Arenel in $5m recapitalisation programme

09 Nov, 2014 - 00:11 0 Views

The Sunday News

Business Reporter
THE country’s largest biscuit and sweet manufacturer, Arenel, has over the past six years invested $5 million in purchasing machinery to improve its production and product quality.Arenel’s managing director, Mr Joshua Lepar, said the amount of investment the company had injected exhibited its desire to grow and the confidence it had in the country’s economy.

“Since the dollarisation of the country’s economy we have invested about $5 million and we are looking forward to installing another purpose built biscuit state-of-the-art oven and we are hoping to commission it in 2016,” Mr Lepar said.

In 2011, a state-of-the-art oven with a width of 1.2m was installed which added immensely to the enhanced quality and output of the Biscuit Division. The immediate impact and success of the products forced the company to purchase another new technology biscuit oven with a belt width of 1.5m to complement the existing production capability. The installed capacity allows Arenel to produce up to 100 tonnes on a 24-hour production cycle of both soft and hard dough biscuits.

“By re-tooling our facilities, we have been able to ensure that we once again become a major player on the African continent. Our sweets production plant has the capacity of producing eight tonnes per day.

“However, at the moment we are working at about seven tonnes (of sweets) . . . while our biscuits line has the capacity to produce 100 tonnes but we are currently doing about 40 percent of that,” Mr Lepar said.

Additionally, Arenel have installed a new lollipop plant line, which they intend to continue to grow their sweet production capacity with over the next couple of years. “Further, we have updated our wrapping and packing divisions to further enhance our product brands,” cites Mr Lepar.

In 2013, the company opened a much needed   8 000 cubic metre warehousing facility, which was purchased and re-designed to take care of the new increased production output, distribution and logistical needs to ensure it remains competitive and continues its devotion to customer service excellence.
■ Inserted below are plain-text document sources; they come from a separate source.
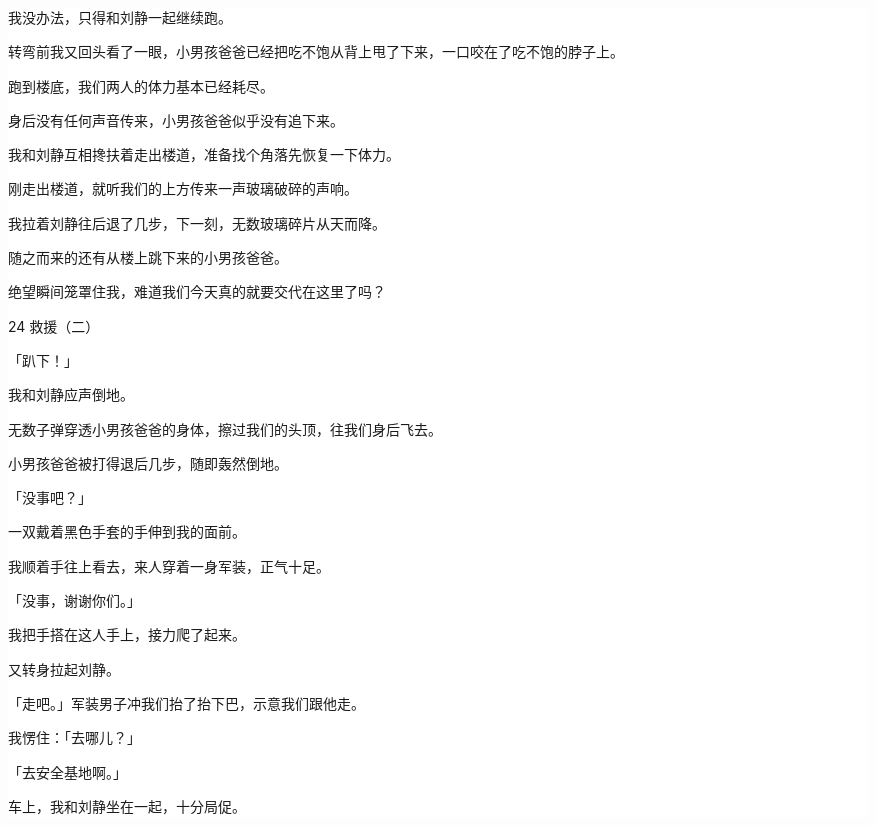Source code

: 
我没办法，只得和刘静一起继续跑。


转弯前我又回头看了一眼，小男孩爸爸已经把吃不饱从背上甩了下来，一口咬在了吃不饱的脖子上。


跑到楼底，我们两人的体力基本已经耗尽。


身后没有任何声音传来，小男孩爸爸似乎没有追下来。


我和刘静互相搀扶着走出楼道，准备找个角落先恢复一下体力。


刚走出楼道，就听我们的上方传来一声玻璃破碎的声响。


我拉着刘静往后退了几步，下一刻，无数玻璃碎片从天而降。


随之而来的还有从楼上跳下来的小男孩爸爸。


绝望瞬间笼罩住我，难道我们今天真的就要交代在这里了吗？


24 救援（二）


「趴下！」


我和刘静应声倒地。


无数子弹穿透小男孩爸爸的身体，擦过我们的头顶，往我们身后飞去。


小男孩爸爸被打得退后几步，随即轰然倒地。


「没事吧？」


一双戴着黑色手套的手伸到我的面前。


我顺着手往上看去，来人穿着一身军装，正气十足。


「没事，谢谢你们。」


我把手搭在这人手上，接力爬了起来。


又转身拉起刘静。


「走吧。」军装男子冲我们抬了抬下巴，示意我们跟他走。


我愣住：「去哪儿？」


「去安全基地啊。」


车上，我和刘静坐在一起，十分局促。

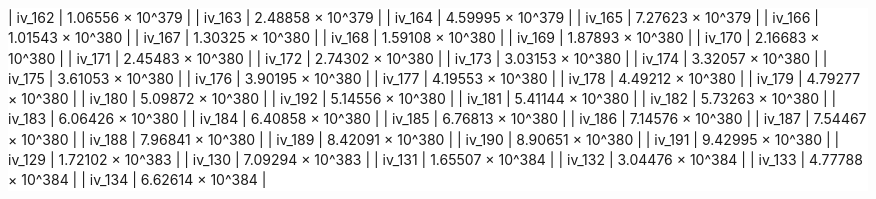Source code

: | iv_162 | 1.06556 × 10^379 |
| iv_163 | 2.48858 × 10^379 |
| iv_164 | 4.59995 × 10^379 |
| iv_165 | 7.27623 × 10^379 |
| iv_166 | 1.01543 × 10^380 |
| iv_167 | 1.30325 × 10^380 |
| iv_168 | 1.59108 × 10^380 |
| iv_169 | 1.87893 × 10^380 |
| iv_170 | 2.16683 × 10^380 |
| iv_171 | 2.45483 × 10^380 |
| iv_172 | 2.74302 × 10^380 |
| iv_173 | 3.03153 × 10^380 |
| iv_174 | 3.32057 × 10^380 |
| iv_175 | 3.61053 × 10^380 |
| iv_176 | 3.90195 × 10^380 |
| iv_177 | 4.19553 × 10^380 |
| iv_178 | 4.49212 × 10^380 |
| iv_179 | 4.79277 × 10^380 |
| iv_180 | 5.09872 × 10^380 |
| iv_192 | 5.14556 × 10^380 |
| iv_181 | 5.41144 × 10^380 |
| iv_182 | 5.73263 × 10^380 |
| iv_183 | 6.06426 × 10^380 |
| iv_184 | 6.40858 × 10^380 |
| iv_185 | 6.76813 × 10^380 |
| iv_186 | 7.14576 × 10^380 |
| iv_187 | 7.54467 × 10^380 |
| iv_188 | 7.96841 × 10^380 |
| iv_189 | 8.42091 × 10^380 |
| iv_190 | 8.90651 × 10^380 |
| iv_191 | 9.42995 × 10^380 |
| iv_129 | 1.72102 × 10^383 |
| iv_130 | 7.09294 × 10^383 |
| iv_131 | 1.65507 × 10^384 |
| iv_132 | 3.04476 × 10^384 |
| iv_133 | 4.77788 × 10^384 |
| iv_134 | 6.62614 × 10^384 |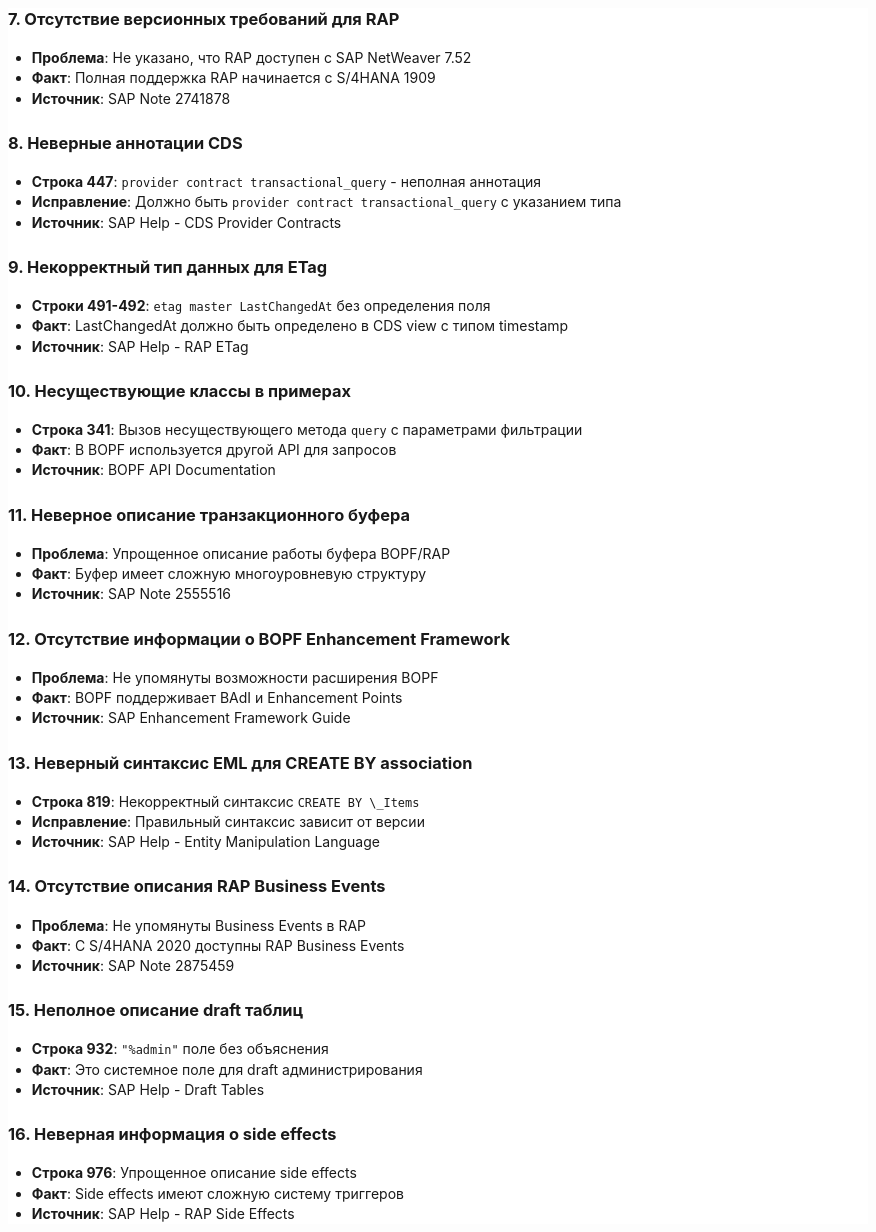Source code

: ### 7. Отсутствие версионных требований для RAP
- **Проблема**: Не указано, что RAP доступен с SAP NetWeaver 7.52
- **Факт**: Полная поддержка RAP начинается с S/4HANA 1909
- **Источник**: SAP Note 2741878

### 8. Неверные аннотации CDS
- **Строка 447**: `provider contract transactional_query` - неполная аннотация
- **Исправление**: Должно быть `provider contract transactional_query` с указанием типа
- **Источник**: SAP Help - CDS Provider Contracts

### 9. Некорректный тип данных для ETag
- **Строки 491-492**: `etag master LastChangedAt` без определения поля
- **Факт**: LastChangedAt должно быть определено в CDS view с типом timestamp
- **Источник**: SAP Help - RAP ETag

### 10. Несуществующие классы в примерах
- **Строка 341**: Вызов несуществующего метода `query` с параметрами фильтрации
- **Факт**: В BOPF используется другой API для запросов
- **Источник**: BOPF API Documentation

### 11. Неверное описание транзакционного буфера
- **Проблема**: Упрощенное описание работы буфера BOPF/RAP
- **Факт**: Буфер имеет сложную многоуровневую структуру
- **Источник**: SAP Note 2555516

### 12. Отсутствие информации о BOPF Enhancement Framework
- **Проблема**: Не упомянуты возможности расширения BOPF
- **Факт**: BOPF поддерживает BAdI и Enhancement Points
- **Источник**: SAP Enhancement Framework Guide

### 13. Неверный синтаксис EML для CREATE BY association
- **Строка 819**: Некорректный синтаксис `CREATE BY \_Items`
- **Исправление**: Правильный синтаксис зависит от версии
- **Источник**: SAP Help - Entity Manipulation Language

### 14. Отсутствие описания RAP Business Events
- **Проблема**: Не упомянуты Business Events в RAP
- **Факт**: С S/4HANA 2020 доступны RAP Business Events
- **Источник**: SAP Note 2875459

### 15. Неполное описание draft таблиц
- **Строка 932**: `"%admin"` поле без объяснения
- **Факт**: Это системное поле для draft администрирования
- **Источник**: SAP Help - Draft Tables

### 16. Неверная информация о side effects
- **Строка 976**: Упрощенное описание side effects
- **Факт**: Side effects имеют сложную систему триггеров
- **Источник**: SAP Help - RAP Side Effects
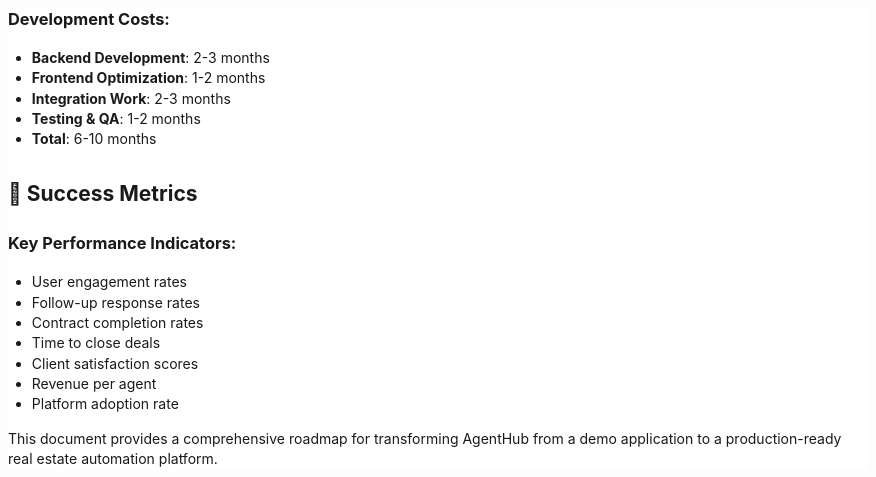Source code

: ### Development Costs:
- **Backend Development**: 2-3 months
- **Frontend Optimization**: 1-2 months
- **Integration Work**: 2-3 months
- **Testing & QA**: 1-2 months
- **Total**: 6-10 months

## 🎯 Success Metrics

### Key Performance Indicators:
- User engagement rates
- Follow-up response rates
- Contract completion rates
- Time to close deals
- Client satisfaction scores
- Revenue per agent
- Platform adoption rate

This document provides a comprehensive roadmap for transforming AgentHub from a demo application to a production-ready real estate automation platform. 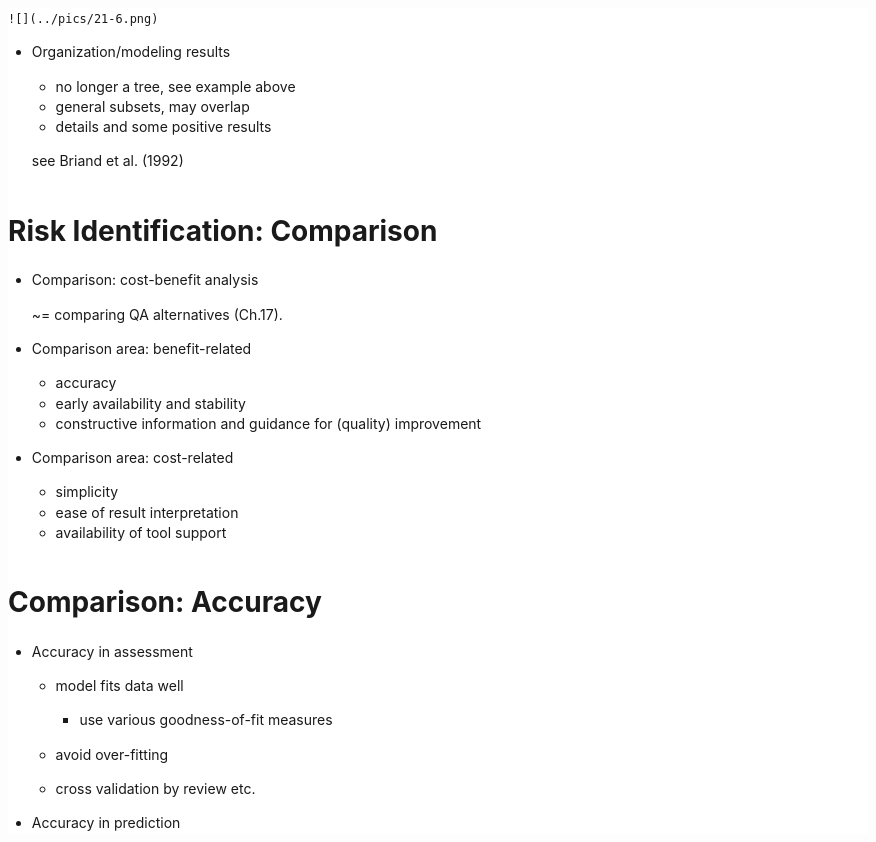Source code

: 	![](../pics/21-6.png)

-	Organization/modeling results

	-	no longer a tree, see example above
	-	general subsets, may overlap
	-	details and some positive results

	see Briand et al. (1992)

# Risk Identification: Comparison

-	Comparison: cost-benefit analysis

	~= comparing QA alternatives (Ch.17).

-	Comparison area: benefit-related

	-	accuracy
	-	early availability and stability
	-	constructive information and guidance for (quality) improvement

-	Comparison area: cost-related

	-	simplicity
	-	ease of result interpretation
	-	availability of tool support

# Comparison: Accuracy

-	Accuracy in assessment

	-	model fits data well

		- use various goodness-of-fit measures

	-	avoid over-fitting
	-	cross validation by review etc.

-	Accuracy in prediction
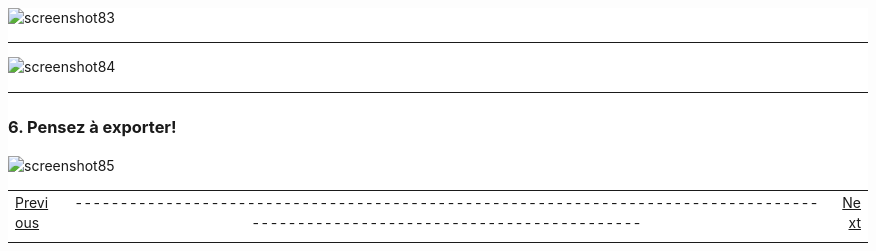 ![screenshot83](IMG/05-debian-install/83.png)  
___  
![screenshot84](IMG/05-debian-install/84.png)  
___  
### 6. Pensez à exporter!  
![screenshot85](IMG/05-debian-install/85.png)  

|             |             |               |
| :---        |    :----:   |          ---: |
| [Previous](04-machine-config.md)     |-----------------------------------------------------------------------------------------------------------------------------| [Next](06-debian-config.md)   |
|             |             |               |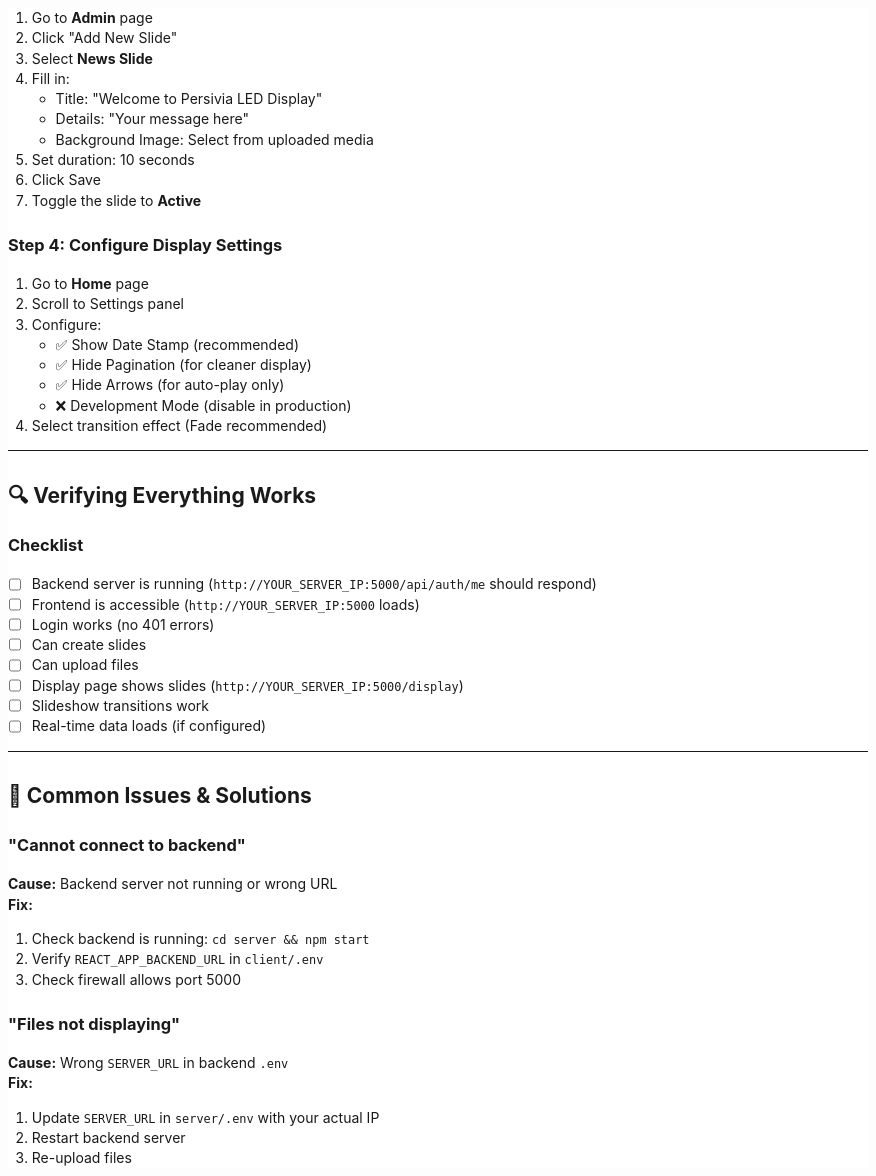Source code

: 1. Go to **Admin** page
2. Click "Add New Slide"
3. Select **News Slide**
4. Fill in:
   - Title: "Welcome to Persivia LED Display"
   - Details: "Your message here"
   - Background Image: Select from uploaded media
5. Set duration: 10 seconds
6. Click Save
7. Toggle the slide to **Active**

### Step 4: Configure Display Settings

1. Go to **Home** page
2. Scroll to Settings panel
3. Configure:
   - ✅ Show Date Stamp (recommended)
   - ✅ Hide Pagination (for cleaner display)
   - ✅ Hide Arrows (for auto-play only)
   - ❌ Development Mode (disable in production)
4. Select transition effect (Fade recommended)

---

## 🔍 Verifying Everything Works

### Checklist

- [ ] Backend server is running (`http://YOUR_SERVER_IP:5000/api/auth/me` should respond)
- [ ] Frontend is accessible (`http://YOUR_SERVER_IP:5000` loads)
- [ ] Login works (no 401 errors)
- [ ] Can create slides
- [ ] Can upload files
- [ ] Display page shows slides (`http://YOUR_SERVER_IP:5000/display`)
- [ ] Slideshow transitions work
- [ ] Real-time data loads (if configured)

---

## 🚨 Common Issues & Solutions

### "Cannot connect to backend"
**Cause:** Backend server not running or wrong URL  
**Fix:** 
1. Check backend is running: `cd server && npm start`
2. Verify `REACT_APP_BACKEND_URL` in `client/.env`
3. Check firewall allows port 5000

### "Files not displaying"
**Cause:** Wrong `SERVER_URL` in backend `.env`  
**Fix:** 
1. Update `SERVER_URL` in `server/.env` with your actual IP
2. Restart backend server
3. Re-upload files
Recently, Arenel purchased a property adjacent to their Bulawayo head office comprising 2.6 hectares where it plans to build a new purpose built production facility as Mr Lepar further explains: “This is to ensure that we stay abreast of new technologies as well as ensuring that we are able to meet the ever growing demand for the Arenel brand.”

The estimated $2 million purpose-built production facility to house a new enlarged biscuit factory together with an automated plant would be commissioned in 2016.

Arenel exports its products to Zambia, South Africa, Malawi and Nigeria and has set its sights on spreading its tentacles across the continent by including Angola, Uganda and Ghana.

Mr Lepar said the Government should revise its import duty tariffs so as to improve viability in most companies.

“We are not saying we need a reprieve but we need to be competitive on the market so raw materials need to come at the right price. There should be a level playing field…
“We are being made to pay the same duty as bakeries yet biscuits have a life shell which we can’t afford to compromise…it costs $100 more to buy local flour,” he said.

Arenel was formed in 1946 and employs 350 workers.